In 2018, Lyle Odelein, a former professional hockey player, got pricked by a cholla cactus in Arizona and, with the help of his friends and a golf club, dislodged the plant from his leg. Unfortunately, the seemingly harmless injury developed into a serious case of blood poisoning, damaging Odelein's heart and causing kidney and liver failure. Though he survived, his story is a reminder of just how treacherous a simple cactus prick can be.

How to protect yourself

A bloody puncture from a cactus isn't the kind of souvenir you want to bring home from your Joshua Tree trip. To keep yourself safe, be sure to pack a first-aid kit along with your standard gear for a day at the national park. The National Park Service suggests packing a comb and tape in your kit to remove hair-like cactus spines, though you might also want to bring tweezers and pliers for thicker thorns.

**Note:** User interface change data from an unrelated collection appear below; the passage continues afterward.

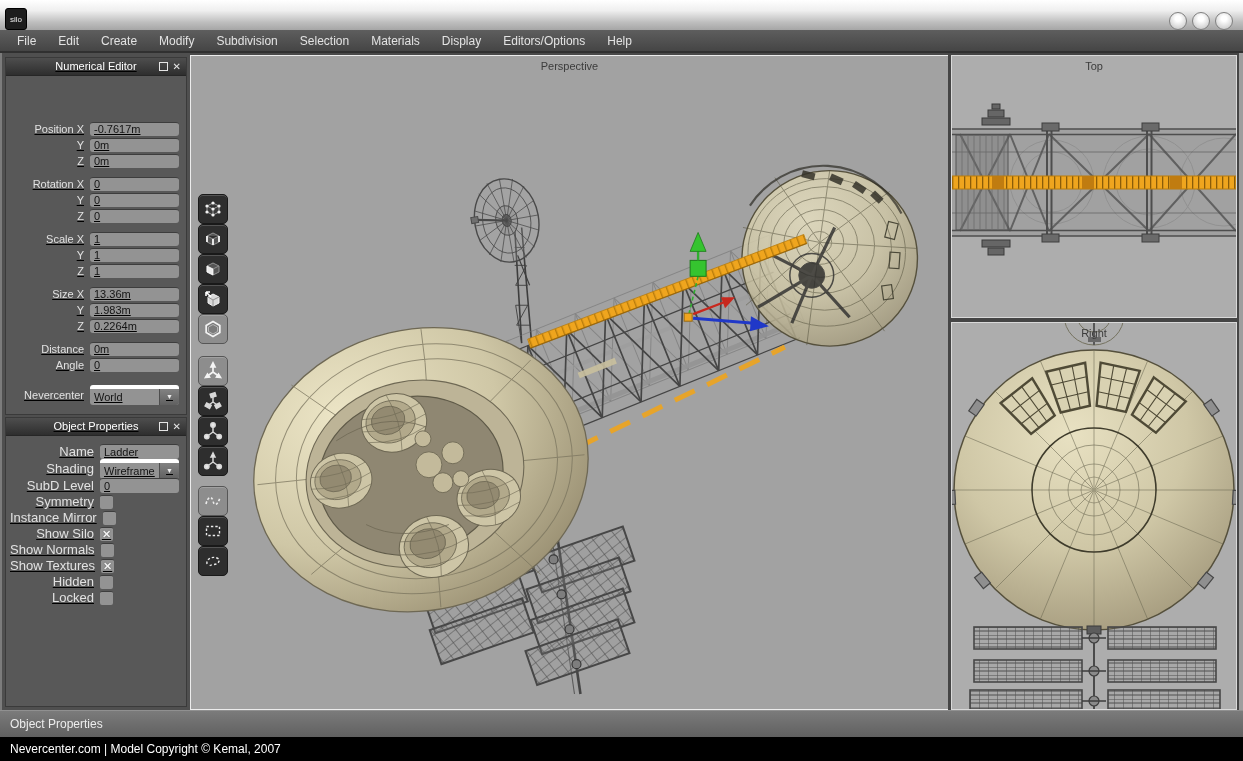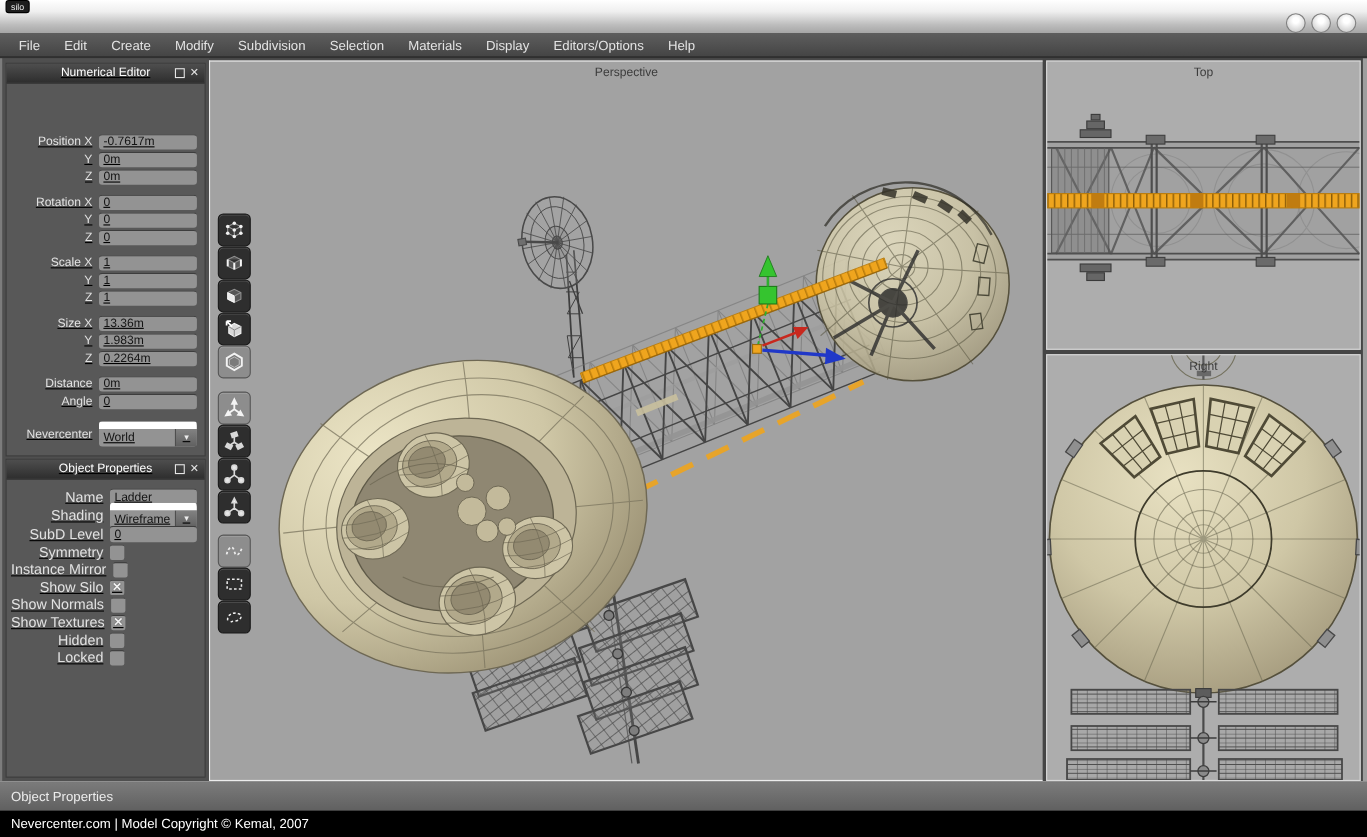--- a/index.html
+++ b/index.html
@@ -2,21 +2,21 @@
 <html><head>
 <meta charset="utf-8">
 <style>
   html,body{margin:0;padding:0;background:#4a4a4a;width:1243px;height:761px;overflow:hidden;
     font-family:"Liberation Sans", sans-serif;-webkit-font-smoothing:none;}
   .app{position:absolute;inset:0;}
 
   
   .titlebar{position:absolute;left:0;top:0;width:100%;height:30px;
     background:linear-gradient(#ffffff,#efefef 35%,#bdbdbd 75%,#a6a6a6);
-    border-bottom:1px solid #5f5f5f;display:flex;align-items:flex-start;flex-direction:column;}
+    border-bottom:1px solid #5f5f5f;display:flex;align-items:flex-end;}
   .logo{margin-left:5px;width:20px;height:20px;background:#1d1d1d;border:1px solid #000;
     border-radius:3px;color:#eee;font-size:8px;display:flex;align-items:center;justify-content:center;}
   .wintitle{position:absolute;left:0;right:0;text-align:center;color:#111;
     font-weight:bold;font-size:13px;}
   .winbtns{margin-left:auto;margin-right:10px;display:flex;gap:5px;z-index:2;}
   .winbtn{width:16px;height:16px;border-radius:50%;border:1px solid #808080;
     background:radial-gradient(circle at 50% 35%, #ffffff 20%, #e2e2e2 55%, #bdbdbd 100%);}
 
   
   .menubar{position:absolute;left:0;top:30px;width:100%;height:23px;
@@ -37,21 +37,21 @@
     color:#fff;font-size:11px;text-align:center;line-height:17px;position:relative;}
   .phead .hbtns{position:absolute;right:5px;top:0;height:17px;display:flex;align-items:center;gap:5px;}
   .hsq{width:7px;height:7px;border:1px solid #e5e5e5;display:inline-block;}
   .hx{color:#e5e5e5;font-size:10px;line-height:10px;}
   .frow{display:flex;align-items:center;height:16px;margin:0 7px 0 4px;}
   .frow.gap{margin-top:7px;}
   .frow .lbl{flex:0 0 74px;text-align:right;color:#e2e2e2;font-size:11px;padding-right:6px;white-space:nowrap;}
   .field{flex:1;height:13px;line-height:13px;background:#939393;border-radius:3px;
     border-top:1px solid #3d3d3d;color:#141414;font-size:11px;padding:0 4px;overflow:hidden;}
   .panel-num .rows{padding-top:9px;margin-top:36px;}
-  .dropdown{flex:1;height:16px;display:flex;background:#939393;border-radius:3px;border-top:7px solid #ffffff;overflow:hidden;}
+  .dropdown{flex:1;height:16px;display:flex;background:#939393;border-radius:3px;border-top:4px solid #ffffff;overflow:hidden;}
   .dd-val{flex:1;color:#141414;font-size:11px;line-height:16px;padding:0 4px;}
   .dd-btn{width:19px;background:linear-gradient(#828282,#606060);border-left:1px solid #4e4e4e;
     display:flex;align-items:center;justify-content:center;color:#ececec;font-size:7px;}
   .orow{display:flex;align-items:center;height:15px;margin:1px 7px 1px 4px;}
   .orow .lbl{flex:0 0 84px;text-align:right;color:#e2e2e2;font-size:13px;padding-right:6px;white-space:nowrap;}
   .orow .field,.orow .dropdown{flex:1;}
   .panel-obj .rows{padding-top:7px;}
   .chk{width:13px;height:13px;background:#939393;border-radius:2px;border-top:1px solid #3d3d3d;
     color:#f2f2f2;font-size:11px;font-weight:bold;line-height:13px;text-align:center;text-shadow:0 0 1px #222;}
   .spacer{flex:1;}

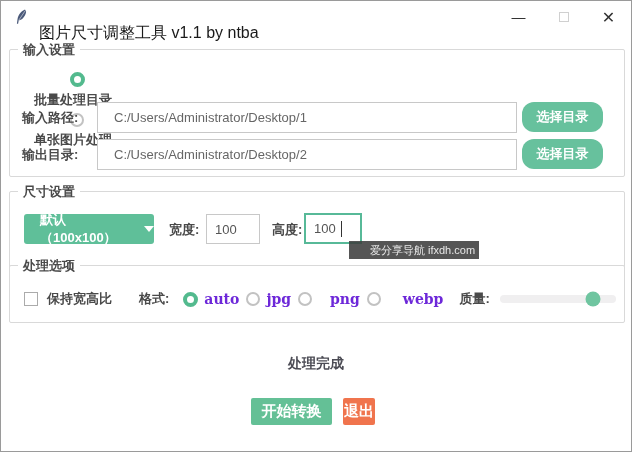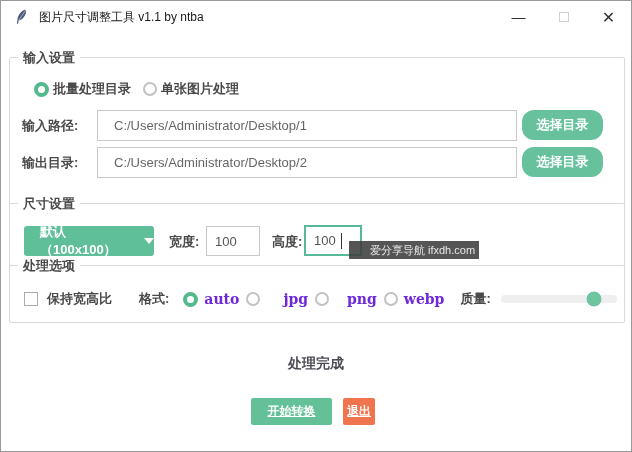--- a/index.html
+++ b/index.html
@@ -5,42 +5,42 @@
   * { margin:0; padding:0; box-sizing:border-box; }
   html,body { width:632px; height:452px; background:#f0f0f0; }
   body { font-family:"Liberation Sans","DejaVu Sans",sans-serif; }
   .window {
     position:relative; width:632px; height:452px; background:#ffffff;
     border:1px solid #9a9a9a; overflow:hidden;
   }
   
   .titlebar { position:absolute; left:0; top:0; width:100%; height:32px; background:#ffffff; }
   .app-icon { position:absolute; left:12px; top:7px; width:18px; height:18px; }
-  .title-text { position:absolute; left:38px; top:0; line-height:32px; font-size:12px; color:#1a1a1a;text-align:right; }
+  .title-text { position:absolute; left:38px; top:16px; line-height:32px; font-size:16px; color:#1a1a1a;text-align:right; }
   .win-btn { position:absolute; top:0; width:45px; height:32px; display:flex; align-items:center; justify-content:center; font-size:14px; color:#333; cursor:default; }
   .win-min { right:90px; }
   .win-max { right:45px; color:#cfcfcf; }
   .win-close { right:0; font-size:16px; }
   .max-glyph { width:10px; height:10px; border:1px solid #d0d0d0; display:block; }
 
   
   .group { position:absolute; left:8px; width:616px; border:1px solid #d9d9d9; border-radius:2px; background:#fff; }
   .legend { position:absolute; top:-9px; left:8px; background:#fff; padding:0 5px; font-size:13px; font-weight:bold; color:#4a4a4a; }
-  .g-input  { top:56px;  height:148px; }
-  .g-size   { top:190px; height:78px;margin-top:12px; }
+  .g-input  { top:48px;  height:128px; }
+  .g-size   { top:190px; height:78px; }
   .g-opts   { top:264px; height:58px; }
 
   .lbl { font-size:13px; font-weight:bold; color:#4a4a4a; white-space:nowrap; }
 
   
   .radio { width:14px; height:14px; border-radius:50%; border:2px solid #c2c2c2; background:#fff; display:inline-block; flex:none; }
   .radio.sel { border:4px solid #53ba8e; width:15px; height:15px; }
   .checkbox { width:14px; height:14px; border:1px solid #ababab; background:#fff; display:inline-block; flex:none; }
 
-  .mode-row { position:absolute; left:24px; top:22px; display:flex; align-items:center; gap:4px; }
+  .mode-row { position:absolute; left:24px; top:22px; display:flex; align-items:center; gap:4px;flex-direction:column; }
   .mode-row .lbl { margin-right:8px; }
 
   
   .field { position:absolute; height:31px; border:1px solid #c8c8c8; background:#fff; font-size:13px; color:#666; padding:0 16px; font-family:"Liberation Sans","DejaVu Sans",sans-serif; }
   .path-label { position:absolute; left:12px; }
   .btn-green { position:absolute; width:81px; height:30px; background:#67c19d; color:#fff; font-weight:bold; font-size:13px; border:none; border-radius:12px; display:flex; align-items:center; justify-content:center; cursor:pointer; font-family:inherit; }
 
   
   .dropdown { position:absolute; left:14px; top:22px; width:130px; height:30px; background:#5fbf99; border-radius:3px; color:#fff; font-weight:bold; font-size:13px; display:flex; align-items:center; justify-content:center; gap:8px; cursor:pointer;padding-left:16px; }
   .dd-arrow { width:0; height:0; border-left:5px solid transparent; border-right:5px solid transparent; border-top:6px solid #fff; }
@@ -52,21 +52,21 @@
   .watermark { position:absolute; left:348px; top:240px; width:130px; height:18px; background:rgba(62,62,62,0.88); color:#e8e8e8; font-size:11px; display:flex; align-items:center; justify-content:center; white-space:nowrap; z-index:5;padding-left:17px; }
 
   
   .opts-row { position:absolute; left:14px; top:24px; display:flex; align-items:center; }
   .fmt-label { font-family:"DejaVu Serif","Liberation Serif",serif; font-weight:bold; font-size:14px; color:#6d28d9; }
   .slider { position:relative; width:116px; height:8px; background:#f0eff0; border-radius:4px; }
   .slider-thumb { position:absolute; top:50%; transform:translate(-50%,-50%); width:15px; height:15px; border-radius:50%; background:#6fc5a0; }
 
   
   .status { position:absolute; left:0; top:354px; width:100%; text-align:center; font-size:14px; font-weight:bold; color:#4c4c55; }
-  .action-btn { position:absolute; top:397px; height:27px; border:none; border-radius:2px; color:#fff; font-weight:bold; font-size:12px; display:flex; align-items:center; justify-content:center; cursor:pointer; font-family:inherit;text-decoration:underline; }
+  .action-btn { position:absolute; top:397px; height:27px; border:none; border-radius:2px; color:#fff; font-weight:bold; font-size:15px; display:flex; align-items:center; justify-content:center; cursor:pointer; font-family:inherit; }
   .btn-start { left:250px; width:81px; background:#64c096; }
   .btn-exit  { left:342px; width:32px; background:#f0744d; }
 </style>
 </head>
 <body>
 
 <div class="window">
 
   <div class="titlebar">
     <svg class="app-icon" viewBox="0 0 24 24">
@@ -124,27 +124,27 @@
     <div class="opts-row">
       <span class="checkbox"></span>
       <span class="lbl" style="margin-left:9px;">保持宽高比</span>
 
       <span class="lbl" style="margin-left:27px;">格式:</span>
 
       <span class="radio sel" style="margin-left:14px;"></span>
       <span class="fmt-label" style="margin-left:6px;">auto</span>
 
       <span class="radio" style="margin-left:7px;"></span>
-      <span class="fmt-label" style="margin-left:23px;">jpg</span>
+      <span class="fmt-label" style="margin-left:6px;">jpg</span>
 
       <span class="radio" style="margin-left:7px;"></span>
       <span class="fmt-label" style="margin-left:18px;">png</span>
 
       <span class="radio" style="margin-left:7px;"></span>
-      <span class="fmt-label" style="margin-left:6px;">webp</span>
+      <span class="fmt-label" style="margin-left:22px;">webp</span>
 
       <span class="lbl" style="margin-left:16px;">质量:</span>
 
       <div class="slider" style="margin-left:10px;">
         <div class="slider-thumb" style="left: 80%;"></div>
       </div>
     </div>
   </div>
 
   <div class="status">处理完成</div>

If you do get spiked while visiting the park, remove the spine quickly but carefully, as emergency medicine physician Dr. Faried Banimahd suggested to the Los Angeles Times. "You start to have a reaction around the spine and you start to get tissue around it, and it's harder to get out [if you wait]," he explained. Pull straight out but not in the direction of your face or another person. 

Once the piece is removed, wash your hands and the affected area with water (and soap, if available). If you struggle to remove the spine or notice a rash or any other concerning symptoms, promptly seek medical attention. Before leaving Joshua Tree, check your clothing, bags, and shoes for any additional spikes, and use gloves or the tape in your first-aid kit to carefully remove the barbs.